▶ **What you are asked to do**
Could you reproduce every entry as it stands, leaving the pictures behind?

▶ **Source data**
--------

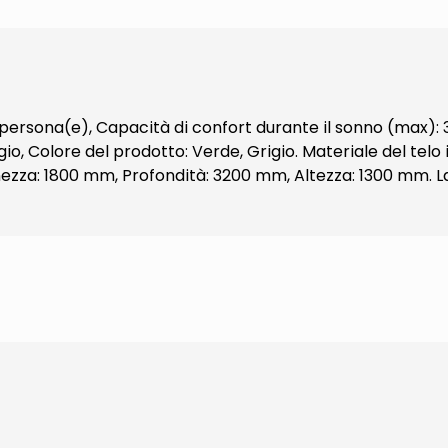
persona(e), Capacità di confort durante il sonno (max): 3 
io, Colore del prodotto: Verde, Grigio. Materiale del telo 
ghezza: 1800 mm, Profondità: 3200 mm, Altezza: 1300 mm. 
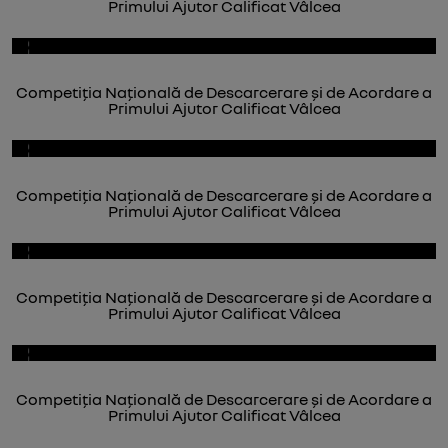
Primului Ajutor Calificat Vâlcea
Competiția Națională de Descarcerare și de Acordare a
Primului Ajutor Calificat Vâlcea
Competiția Națională de Descarcerare și de Acordare a
Primului Ajutor Calificat Vâlcea
Competiția Națională de Descarcerare și de Acordare a
Primului Ajutor Calificat Vâlcea
Competiția Națională de Descarcerare și de Acordare a
Primului Ajutor Calificat Vâlcea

--------

▶ **Output for this exercise**
persona(e), Capacità di confort durante il sonno (max): 3 
io, Colore del prodotto: Verde, Grigio. Materiale del telo 
ghezza: 1800 mm, Profondità: 3200 mm, Altezza: 1300 mm. 
Primului Ajutor Calificat Vâlcea
Competiția Națională de Descarcerare și de Acordare a
Primului Ajutor Calificat Vâlcea
Competiția Națională de Descarcerare și de Acordare a
Primului Ajutor Calificat Vâlcea
Competiția Națională de Descarcerare și de Acordare a
Primului Ajutor Calificat Vâlcea
Competiția Națională de Descarcerare și de Acordare a
Primului Ajutor Calificat Vâlcea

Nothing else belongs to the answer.